Why take first and last 180 frames from the utterance spectrogram?

Janghyun1230 / Speaker_Verification

Tensorflow implementation of "Generalized End-to-End Loss for Speaker Verification"

MIT License

349 stars 104 forks source link

Why take first and last 180 frames from the utterance spectrogram? #7

Closed HashiamKadhim closed 5 years ago

HashiamKadhim commented 5 years ago

I'm just wondering why you use the following lines:

utterances_spec.append(S[:, :config.tisv_frame])    # first 180 frames of partial utterance
utterances_spec.append(S[:, -config.tisv_frame:])   # last 180 frames of partial utterance

there are many examples where S.shape[1] < 360 which causes repeat frames in the utterance_spec. Could this pose a problem?

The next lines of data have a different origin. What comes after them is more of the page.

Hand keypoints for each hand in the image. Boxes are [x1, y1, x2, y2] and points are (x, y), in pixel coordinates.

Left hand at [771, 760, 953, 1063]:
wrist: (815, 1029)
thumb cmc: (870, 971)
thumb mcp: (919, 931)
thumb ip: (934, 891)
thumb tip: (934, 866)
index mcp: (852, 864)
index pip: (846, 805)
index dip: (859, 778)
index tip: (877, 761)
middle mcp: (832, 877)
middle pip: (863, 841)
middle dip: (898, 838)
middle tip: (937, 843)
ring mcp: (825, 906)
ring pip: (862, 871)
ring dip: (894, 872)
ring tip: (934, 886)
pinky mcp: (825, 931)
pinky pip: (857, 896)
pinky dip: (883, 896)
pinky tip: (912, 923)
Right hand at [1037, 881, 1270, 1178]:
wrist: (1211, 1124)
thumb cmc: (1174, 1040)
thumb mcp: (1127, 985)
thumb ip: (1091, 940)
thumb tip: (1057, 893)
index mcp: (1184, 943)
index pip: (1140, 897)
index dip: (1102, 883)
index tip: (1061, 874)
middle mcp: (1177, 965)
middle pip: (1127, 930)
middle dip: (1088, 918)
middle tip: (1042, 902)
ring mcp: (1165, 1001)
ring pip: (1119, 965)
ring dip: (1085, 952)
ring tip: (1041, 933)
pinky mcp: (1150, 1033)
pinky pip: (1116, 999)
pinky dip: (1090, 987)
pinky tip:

Janghyun1230 commented 5 years ago

@HashiamKadhim I think I tried to make as many as utterances at the moment. There can be many data preparing strategies. For example, for each mini-batch, we can randomly sample the location of the window. (e.g. given 10s audio, an utterance can be [3.1s, 4.1s] if the length of an utterance is 1s). However, this might occur some overhead of loading long audio each time. Rather than, I choose to slice the utterances as a pre-processing step.